En causant, Denise s’inquiéta de ces revenus. La prestigieuse générale leur avait dû ses équipages célèbres dans Paris, ses vitchouras de fourrures rares, un luxe perpétuellement renouvelé. Sur les manies du parent, l’oncle Augustin savait mille drôleries narrées par les capitaines de navires qui lui apportaient les commissions de Joseph. En mémoire de son frère, qui adorait ces sortes de bêtes, le solitaire élevait plusieurs centaines de perruches dans les volières de ses jardins. Il les éduquait afin qu’elles répétassent indéfiniment cette plainte et cette menace : « Ah ! ah ! ah ! le pauvre frère ! Il est mort… mort… Mort à l’Angleterre ! »

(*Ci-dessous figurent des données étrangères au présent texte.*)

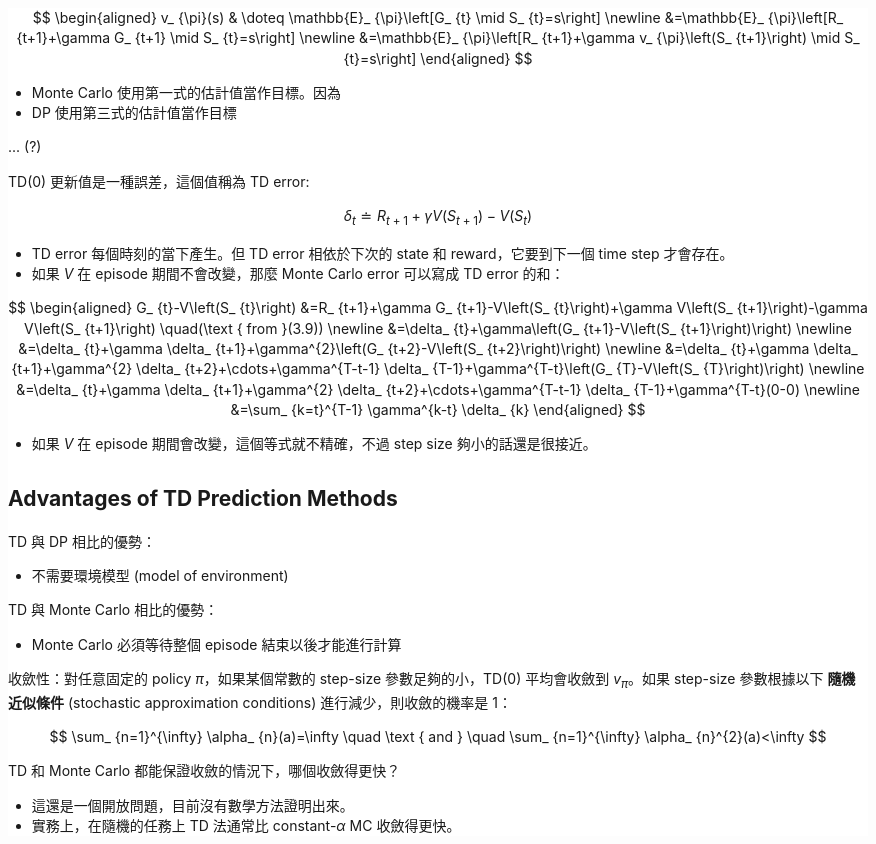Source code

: 
$$
\begin{aligned}
v_ {\pi}(s) & \doteq \mathbb{E}_ {\pi}\left[G_ {t} \mid S_ {t}=s\right] \newline
&=\mathbb{E}_ {\pi}\left[R_ {t+1}+\gamma G_ {t+1} \mid S_ {t}=s\right] \newline
&=\mathbb{E}_ {\pi}\left[R_ {t+1}+\gamma v_ {\pi}\left(S_ {t+1}\right) \mid S_ {t}=s\right]
\end{aligned}
$$
- Monte Carlo 使用第一式的估計值當作目標。因為
- DP 使用第三式的估計值當作目標

... (?)

TD(0) 更新值是一種誤差，這個值稱為 TD error:

$$
\delta_ {t} \doteq R_ {t+1}+\gamma V\left(S_ {t+1}\right)-V\left(S_ {t}\right)
$$

- TD error 每個時刻的當下產生。但 TD error 相依於下次的 state 和 reward，它要到下一個 time step 才會存在。
- 如果 $V$ 在 episode 期間不會改變，那麼 Monte Carlo error 可以寫成 TD error 的和：

$$
\begin{aligned}
G_ {t}-V\left(S_ {t}\right) &=R_ {t+1}+\gamma G_ {t+1}-V\left(S_ {t}\right)+\gamma V\left(S_ {t+1}\right)-\gamma V\left(S_ {t+1}\right) \quad(\text { from }(3.9)) \newline
&=\delta_ {t}+\gamma\left(G_ {t+1}-V\left(S_ {t+1}\right)\right) \newline
&=\delta_ {t}+\gamma \delta_ {t+1}+\gamma^{2}\left(G_ {t+2}-V\left(S_ {t+2}\right)\right) \newline
&=\delta_ {t}+\gamma \delta_ {t+1}+\gamma^{2} \delta_ {t+2}+\cdots+\gamma^{T-t-1} \delta_ {T-1}+\gamma^{T-t}\left(G_ {T}-V\left(S_ {T}\right)\right) \newline
&=\delta_ {t}+\gamma \delta_ {t+1}+\gamma^{2} \delta_ {t+2}+\cdots+\gamma^{T-t-1} \delta_ {T-1}+\gamma^{T-t}(0-0) \newline
&=\sum_ {k=t}^{T-1} \gamma^{k-t} \delta_ {k}
\end{aligned}
$$

- 如果 $V$ 在 episode 期間會改變，這個等式就不精確，不過 step size 夠小的話還是很接近。

## Advantages of TD Prediction Methods

TD 與 DP 相比的優勢：
- 不需要環境模型 (model of environment)

TD 與 Monte Carlo 相比的優勢：
- Monte Carlo 必須等待整個 episode 結束以後才能進行計算

收歛性：對任意固定的 policy $\pi$，如果某個常數的 step-size 參數足夠的小，TD(0) 平均會收斂到 $v_ {\pi}$。如果 step-size 參數根據以下 **隨機近似條件** (stochastic approximation conditions) 進行減少，則收斂的機率是 $1$：

$$
\sum_ {n=1}^{\infty} \alpha_ {n}(a)=\infty \quad \text { and } \quad \sum_ {n=1}^{\infty} \alpha_ {n}^{2}(a)<\infty
$$

TD 和 Monte Carlo 都能保證收斂的情況下，哪個收斂得更快？
- 這還是一個開放問題，目前沒有數學方法證明出來。
- 實務上，在隨機的任務上 TD 法通常比 constant-$\alpha$ MC 收斂得更快。
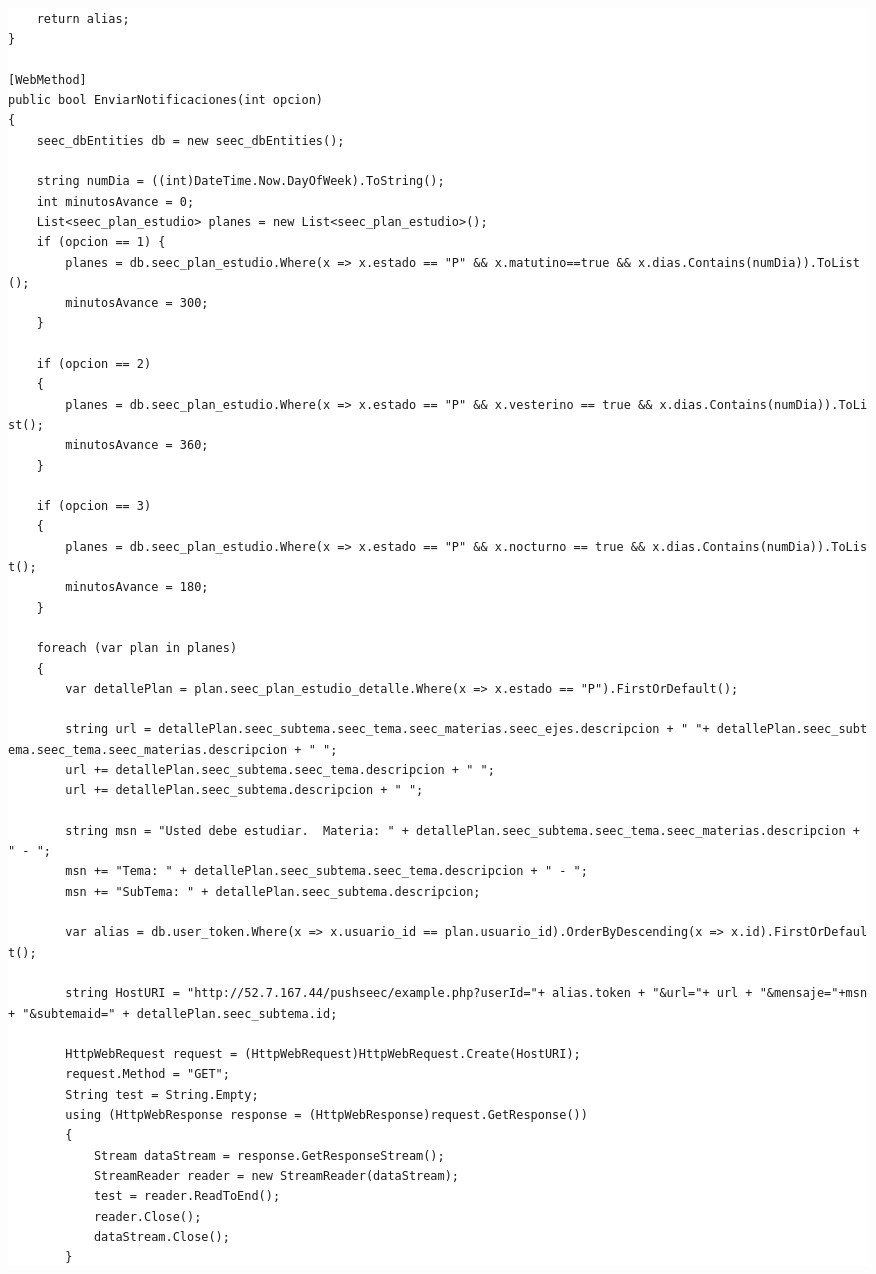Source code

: 
        return alias;
    }

    [WebMethod]
    public bool EnviarNotificaciones(int opcion)
    {
        seec_dbEntities db = new seec_dbEntities();

        string numDia = ((int)DateTime.Now.DayOfWeek).ToString();
        int minutosAvance = 0;
        List<seec_plan_estudio> planes = new List<seec_plan_estudio>();
        if (opcion == 1) {
            planes = db.seec_plan_estudio.Where(x => x.estado == "P" && x.matutino==true && x.dias.Contains(numDia)).ToList();
            minutosAvance = 300;
        }

        if (opcion == 2)
        {
            planes = db.seec_plan_estudio.Where(x => x.estado == "P" && x.vesterino == true && x.dias.Contains(numDia)).ToList();
            minutosAvance = 360;
        }

        if (opcion == 3)
        {
            planes = db.seec_plan_estudio.Where(x => x.estado == "P" && x.nocturno == true && x.dias.Contains(numDia)).ToList();
            minutosAvance = 180;
        }

        foreach (var plan in planes)
        {
            var detallePlan = plan.seec_plan_estudio_detalle.Where(x => x.estado == "P").FirstOrDefault();

            string url = detallePlan.seec_subtema.seec_tema.seec_materias.seec_ejes.descripcion + " "+ detallePlan.seec_subtema.seec_tema.seec_materias.descripcion + " ";
            url += detallePlan.seec_subtema.seec_tema.descripcion + " ";
            url += detallePlan.seec_subtema.descripcion + " ";

            string msn = "Usted debe estudiar.  Materia: " + detallePlan.seec_subtema.seec_tema.seec_materias.descripcion + " - ";
            msn += "Tema: " + detallePlan.seec_subtema.seec_tema.descripcion + " - ";
            msn += "SubTema: " + detallePlan.seec_subtema.descripcion;

            var alias = db.user_token.Where(x => x.usuario_id == plan.usuario_id).OrderByDescending(x => x.id).FirstOrDefault();

            string HostURI = "http://52.7.167.44/pushseec/example.php?userId="+ alias.token + "&url="+ url + "&mensaje="+msn + "&subtemaid=" + detallePlan.seec_subtema.id;

            HttpWebRequest request = (HttpWebRequest)HttpWebRequest.Create(HostURI);
            request.Method = "GET";
            String test = String.Empty;
            using (HttpWebResponse response = (HttpWebResponse)request.GetResponse())
            {
                Stream dataStream = response.GetResponseStream();
                StreamReader reader = new StreamReader(dataStream);
                test = reader.ReadToEnd();
                reader.Close();
                dataStream.Close();
            }
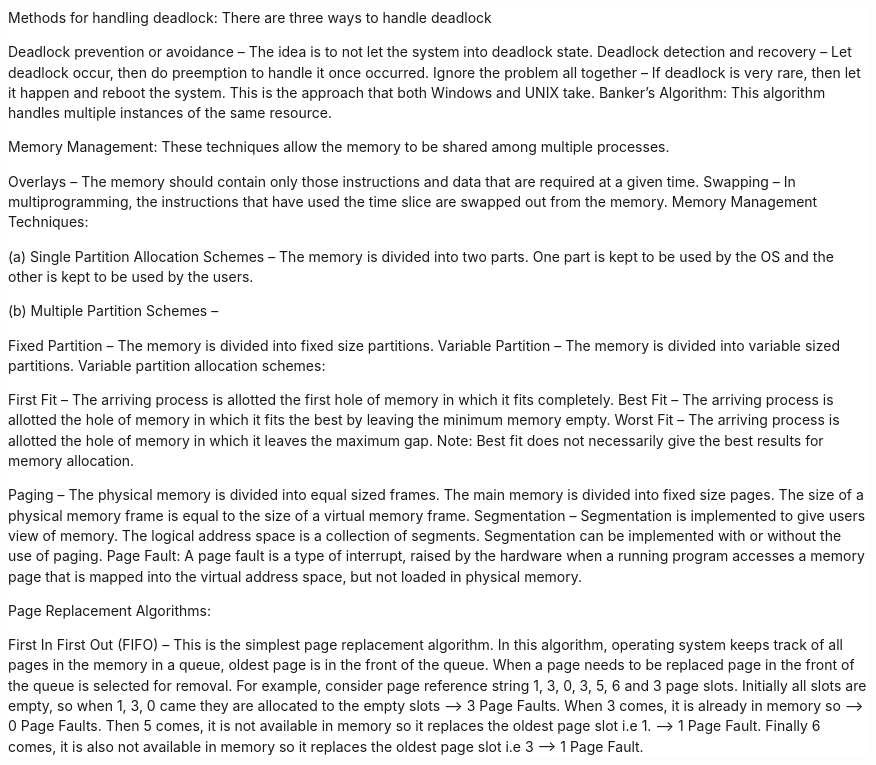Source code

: Methods for handling deadlock: There are three ways to handle deadlock

Deadlock prevention or avoidance –
The idea is to not let the system into deadlock state.
Deadlock detection and recovery –
Let deadlock occur, then do preemption to handle it once occurred.
Ignore the problem all together –
If deadlock is very rare, then let it happen and reboot the system. This is the approach that both Windows and UNIX take.
Banker’s Algorithm:
This algorithm handles multiple instances of the same resource.

Memory Management:
These techniques allow the memory to be shared among multiple processes.

Overlays –
The memory should contain only those instructions and data that are required at a given time.
Swapping –
In multiprogramming, the instructions that have used the time slice are swapped out from the memory.
Memory Management Techniques:

(a) Single Partition Allocation Schemes –
The memory is divided into two parts. One part is kept to be used by the OS and the other is kept to be used by the users.

(b) Multiple Partition Schemes –

Fixed Partition – The memory is divided into fixed size partitions.
Variable Partition – The memory is divided into variable sized partitions.
Variable partition allocation schemes:

First Fit – The arriving process is allotted the first hole of memory in which it fits completely.
Best Fit – The arriving process is allotted the hole of memory in which it fits the best by leaving the minimum memory empty.
Worst Fit – The arriving process is allotted the hole of memory in which it leaves the maximum gap.
Note: Best fit does not necessarily give the best results for memory allocation.

Paging –
The physical memory is divided into equal sized frames. The main memory is divided into fixed size pages. The size of a physical memory frame is equal to the size of a virtual memory frame.
Segmentation –
Segmentation is implemented to give users view of memory. The logical address space is a collection of segments. Segmentation can be implemented with or without the use of paging.
Page Fault:
A page fault is a type of interrupt, raised by the hardware when a running program accesses a memory page that is mapped into the virtual address space, but not loaded in physical memory.

Page Replacement Algorithms:

First In First Out (FIFO) –
This is the simplest page replacement algorithm. In this algorithm, operating system keeps track of all pages in the memory in a queue, oldest page is in the front of the queue. When a page needs to be replaced page in the front of the queue is selected for removal.
For example, consider page reference string 1, 3, 0, 3, 5, 6 and 3 page slots. Initially all slots are empty, so when 1, 3, 0 came they are allocated to the empty slots —> 3 Page Faults. When 3 comes, it is already in  memory so —> 0 Page Faults. Then 5 comes, it is not available in  memory so it replaces the oldest page slot i.e 1. —> 1 Page Fault. Finally 6 comes, it is also not available in memory so it replaces the oldest page slot i.e 3 —> 1 Page Fault.
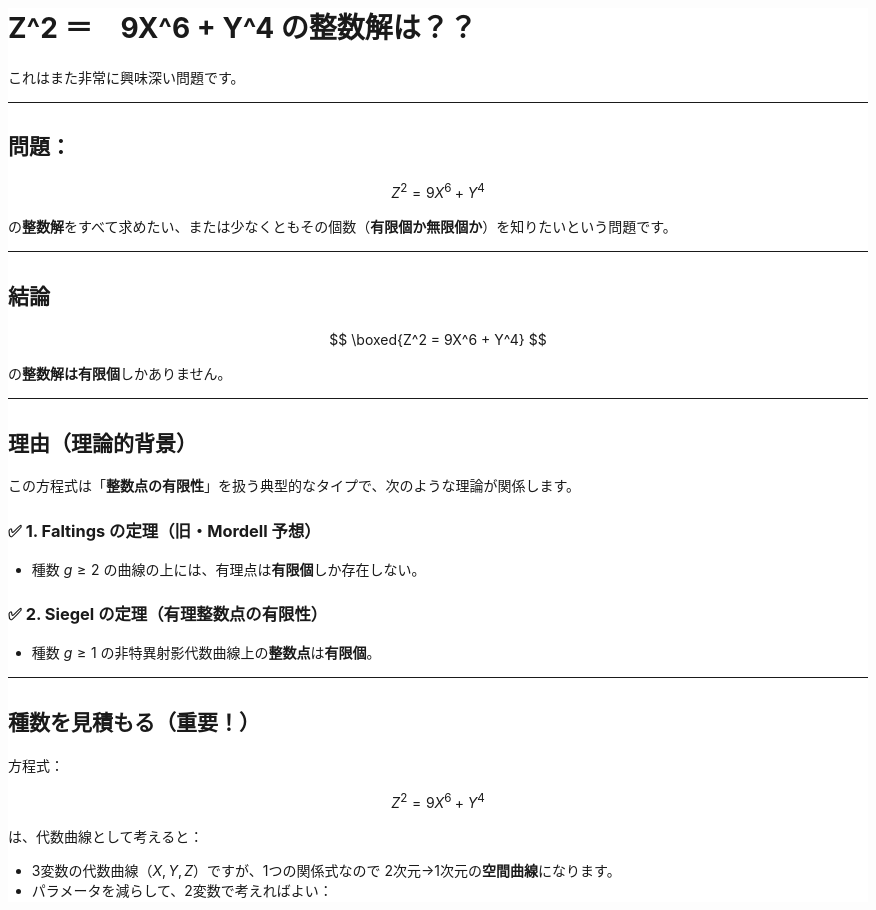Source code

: 
# Z^2 ＝　9X^6 + Y^4 の整数解は？？

これはまた非常に興味深い問題です。

---

## 問題：

$$
Z^2 = 9X^6 + Y^4
$$

の**整数解**をすべて求めたい、または少なくともその個数（**有限個か無限個か**）を知りたいという問題です。

---

## 結論

$$
\boxed{Z^2 = 9X^6 + Y^4}
$$

の**整数解は有限個**しかありません。

---

## 理由（理論的背景）

この方程式は「**整数点の有限性**」を扱う典型的なタイプで、次のような理論が関係します。

### ✅ 1. **Faltings の定理（旧・Mordell 予想）**

* 種数 $g \geq 2$ の曲線の上には、有理点は**有限個**しか存在しない。

### ✅ 2. **Siegel の定理（有理整数点の有限性）**

* 種数 $g \geq 1$ の非特異射影代数曲線上の**整数点**は**有限個**。

---

## 種数を見積もる（重要！）

方程式：

$$
Z^2 = 9X^6 + Y^4
$$

は、代数曲線として考えると：

* 3変数の代数曲線（$X, Y, Z$）ですが、1つの関係式なので 2次元→1次元の**空間曲線**になります。
* パラメータを減らして、2変数で考えればよい：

Le conte fit rire, parmi d’autres semblables. Obstinément Denise questionna sur les mérites administratifs du vieux corsaire. Alors le général Héricourt cita des sommes :

― Tant que ça ! tant que ça ! ― faisait la jeune fille en balançant sa jolie tête devenue fort grave.

― Mon dieu, oui : de quoi vous offrir, ma chère, quelques colliers et quelques autres petites satisfactions. Tout cela vous appartient, puisque je n’ai pas d’enfant.

― Mais si vous vous remariez ?… Ah !

Et une anxiété très vive se masqua fort mal sous l’aspect de l’enjouement.

― Hé ! ― fit le général. ― je ne suis plus très jeune.